**Problem statement**. Reproduce verbatim the lines of the material from the one containing "class: Liliopsida" through the end of the material, including both ends.

**Available data**.

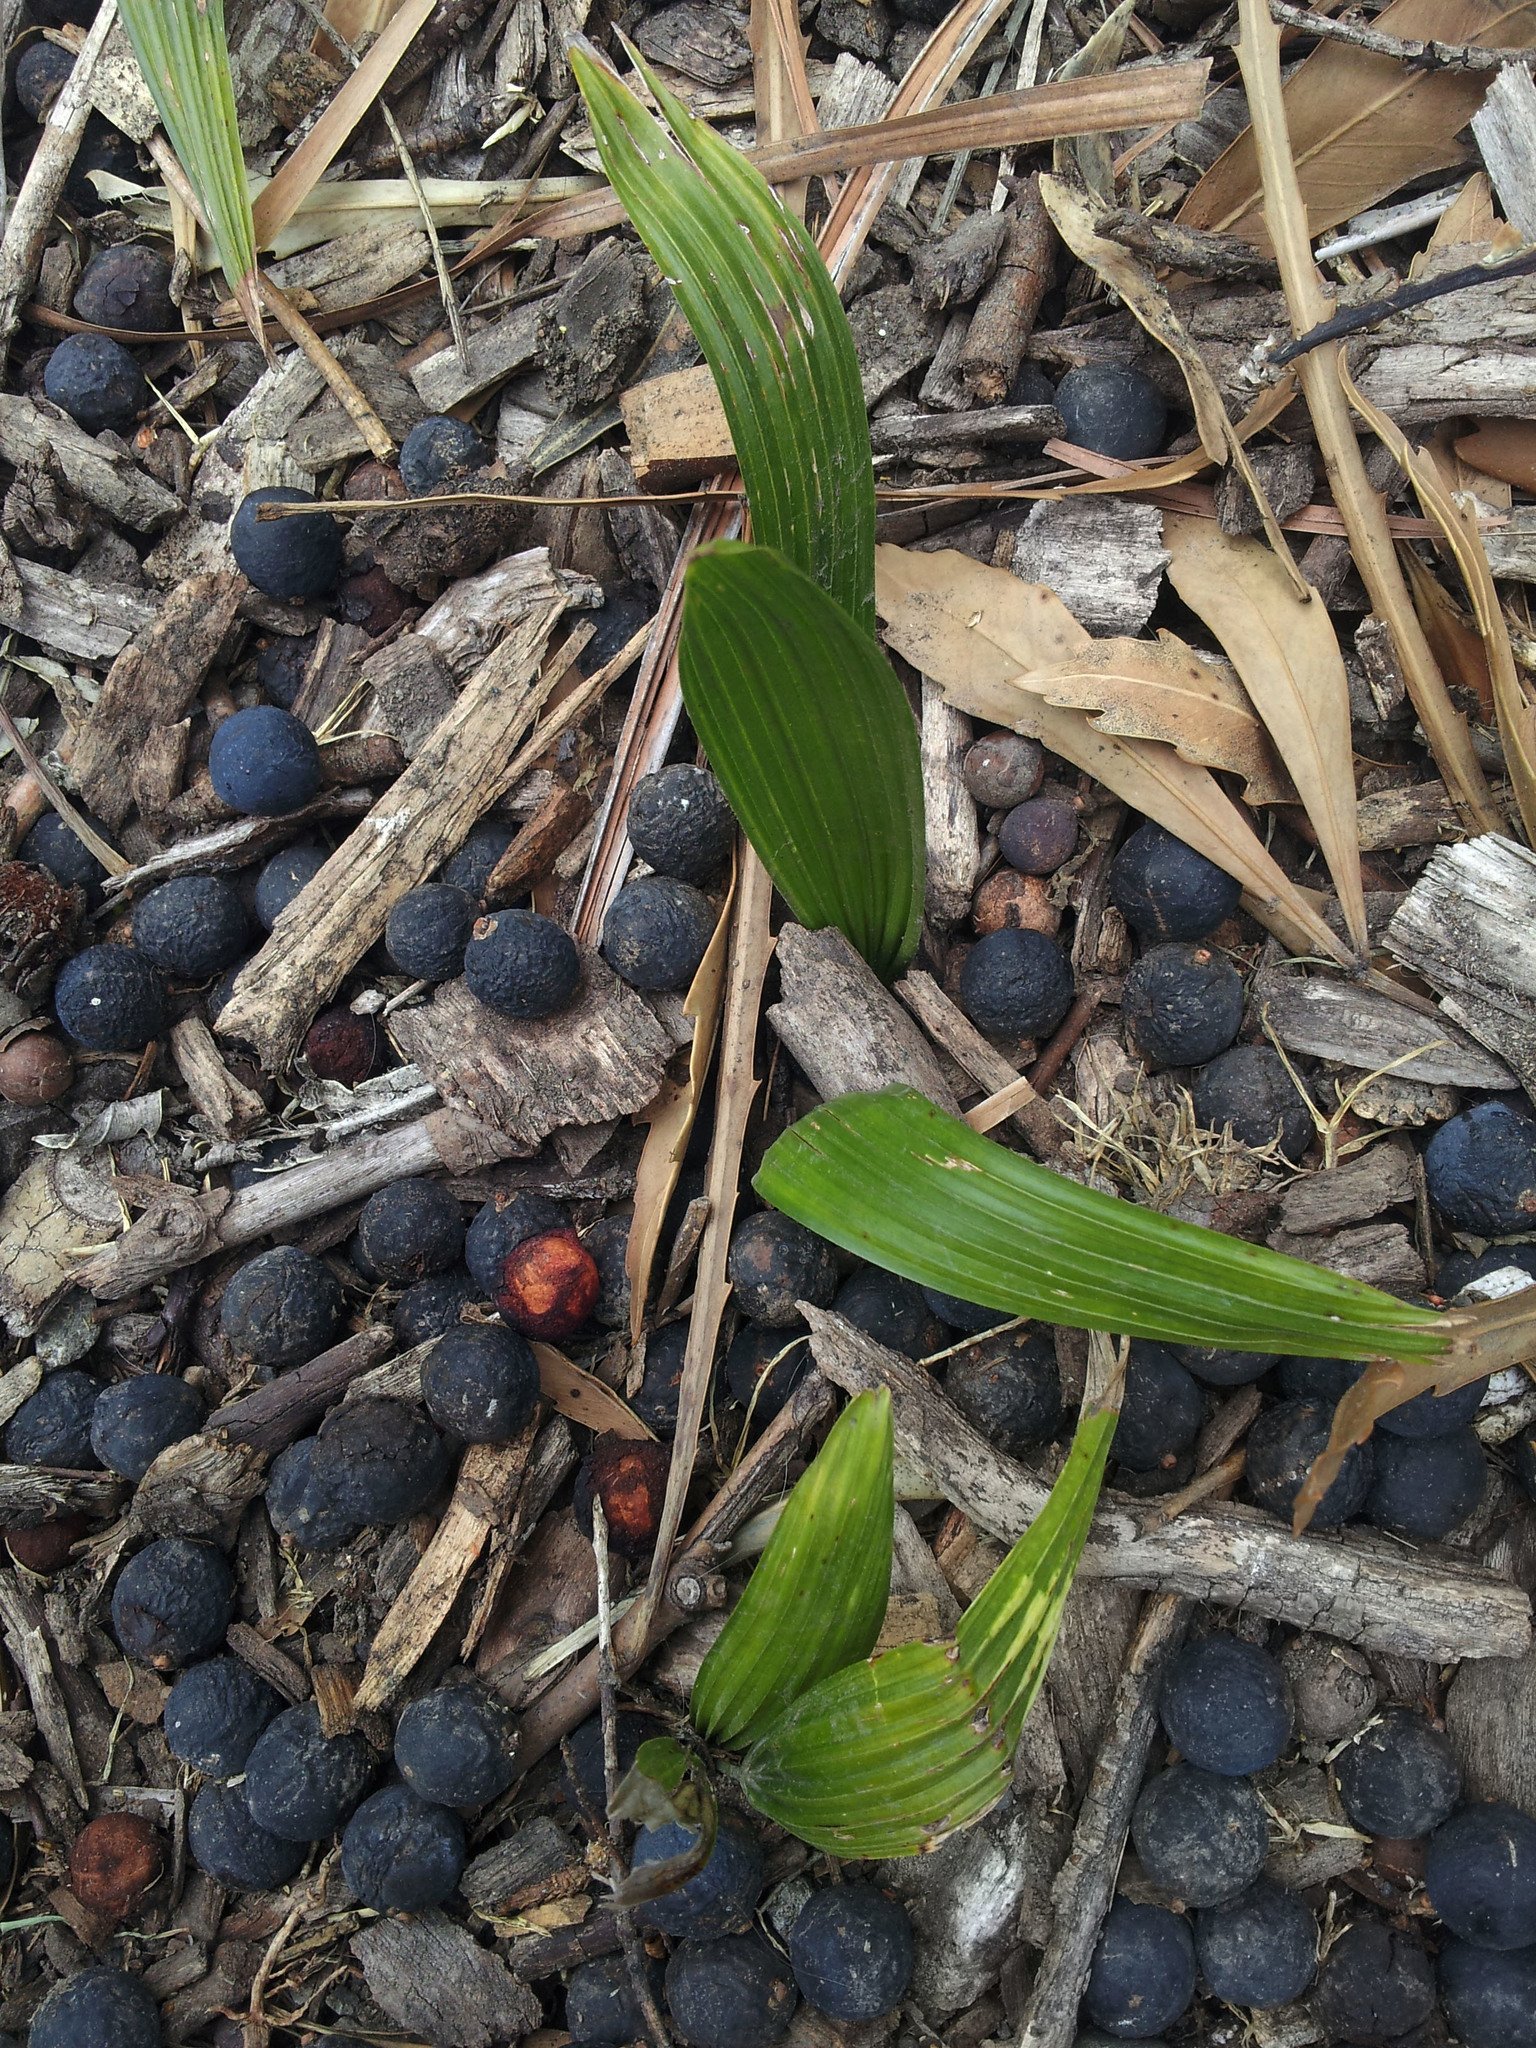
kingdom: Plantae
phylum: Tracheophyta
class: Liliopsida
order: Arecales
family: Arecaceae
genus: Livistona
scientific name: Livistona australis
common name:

**Complete output**.
class: Liliopsida
order: Arecales
family: Arecaceae
genus: Livistona
scientific name: Livistona australis
common name:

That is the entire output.